おじいさんに同じことを頼まれると、一番下の娘はにっこり笑って言いました。
「はい、おじいさん。まずはおじいさんの分から、心を込めて作りますね。」
彼女は美味しいお料理をたくさん作って、まずおじいさんにたっぷりあげました。それから、めんどりさん、おんどりさん、牛さんにも、たーっぷりご飯をあげて、優しく体をなでてあげました。
「コッコちゃん、コケコッコー!ありがとう、優しいお嬢さん!」めんどりさんが言いました。
「ケッコー、ケッコー!お腹いっぱいだ!」おんどりさんも嬉しそうです。
「ブチコもモーモー!こんなに親切にされたのは初めて!」牛さんも喜びました。
最後に、娘はおじいさんのベッドも、動物たちの寝床も、自分の寝床も、全部きれいにフカフカに整えました。そして、疲れていたのですぐに眠ってしまいました。
次の朝、娘が目を覚ますと、びっくり!
あの小さな小屋は、キラキラ輝くお城に変わっていました。そして、白ひげのおじいさんは、若くて素敵な王子様になっていました。めんどりさん、おんどりさん、牛さんも、立派な家来たちに姿を変えていたのです。

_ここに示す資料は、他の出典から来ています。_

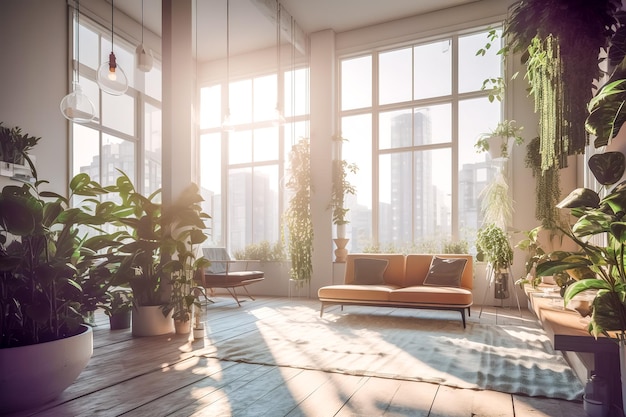
Locate an element on the screen. floor boards is located at coordinates (558, 404), (476, 413), (399, 405), (312, 392), (249, 386), (213, 380), (158, 379), (128, 364), (111, 348), (105, 338).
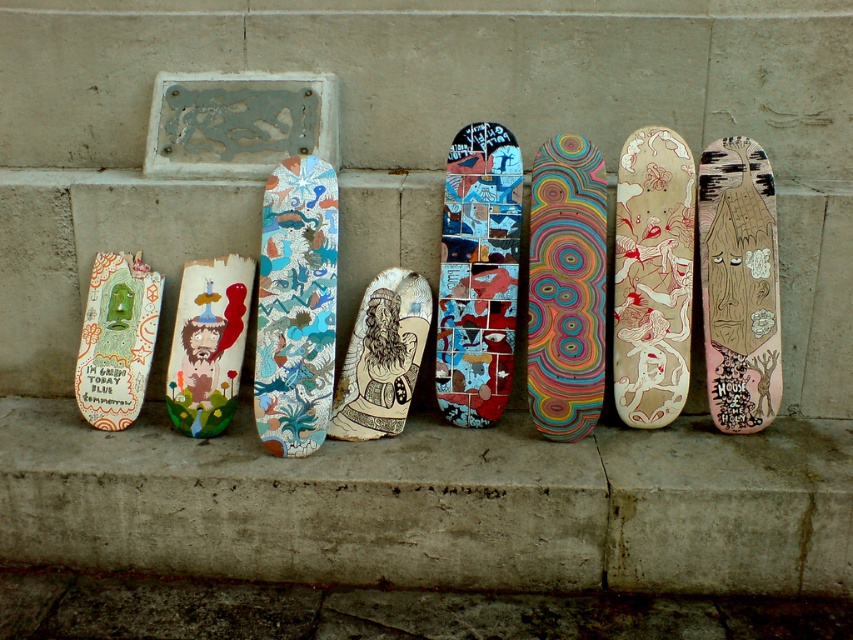
Question: Among these objects, which one is nearest to the camera?

Choices:
 (A) matte green skateboard at left
 (B) beige wood skateboard at center

Answer: (B)

Question: Which of the following is the farthest from the observer?

Choices:
 (A) pink wood skateboard at right
 (B) matte green skateboard at left

Answer: (B)

Question: Is multicolored painted skateboard at center bigger than black ink drawing at center?

Choices:
 (A) yes
 (B) no

Answer: (A)

Question: Does shiny metallic skateboard at center have a larger size compared to matte wooden skateboard at center?

Choices:
 (A) no
 (B) yes

Answer: (B)

Question: Does shiny metallic skateboard at center appear under matte wooden skateboard at center?

Choices:
 (A) no
 (B) yes

Answer: (A)

Question: Which is farther from the multicolored painted skateboard at center?

Choices:
 (A) multicolored mosaic skateboard at center
 (B) matte green skateboard at left
 (C) matte wooden skateboard at center
 (D) black ink drawing at center

Answer: (B)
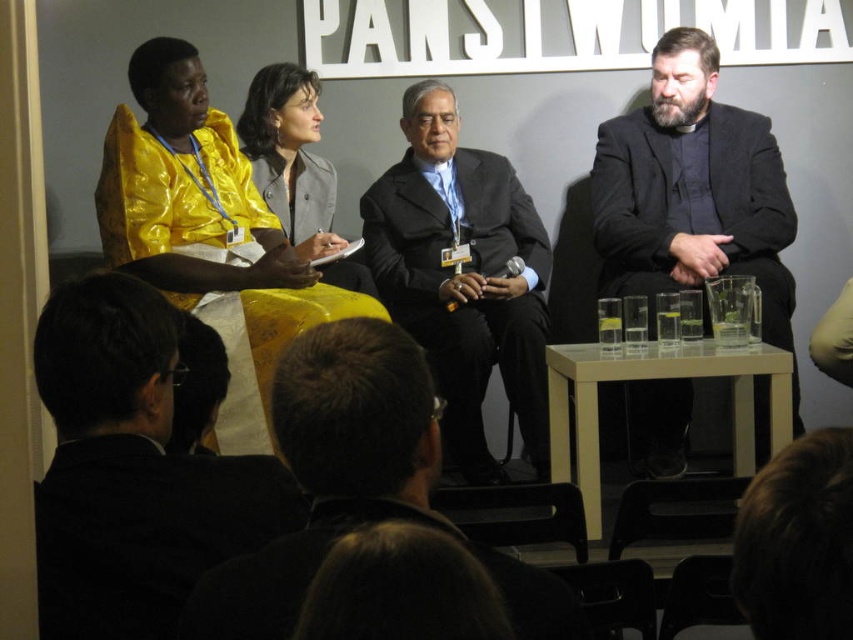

王子様は言いました。「君の優しい心のおかげで、悪い魔法がとけたんだ。ありがとう。どうか、僕のお嫁さんになってくれませんか?」
一番下の娘は喜んで王子様と結婚し、いつまでも幸せに暮らしました。
さて、地下室に入れられた二人のわがままなお姉さんたちはどうなったでしょう?
彼女たちは、炭焼き小屋で働くことになり、そこでようやく、人に親切にすることの大切さを学んだということです。めでたし、めでたし。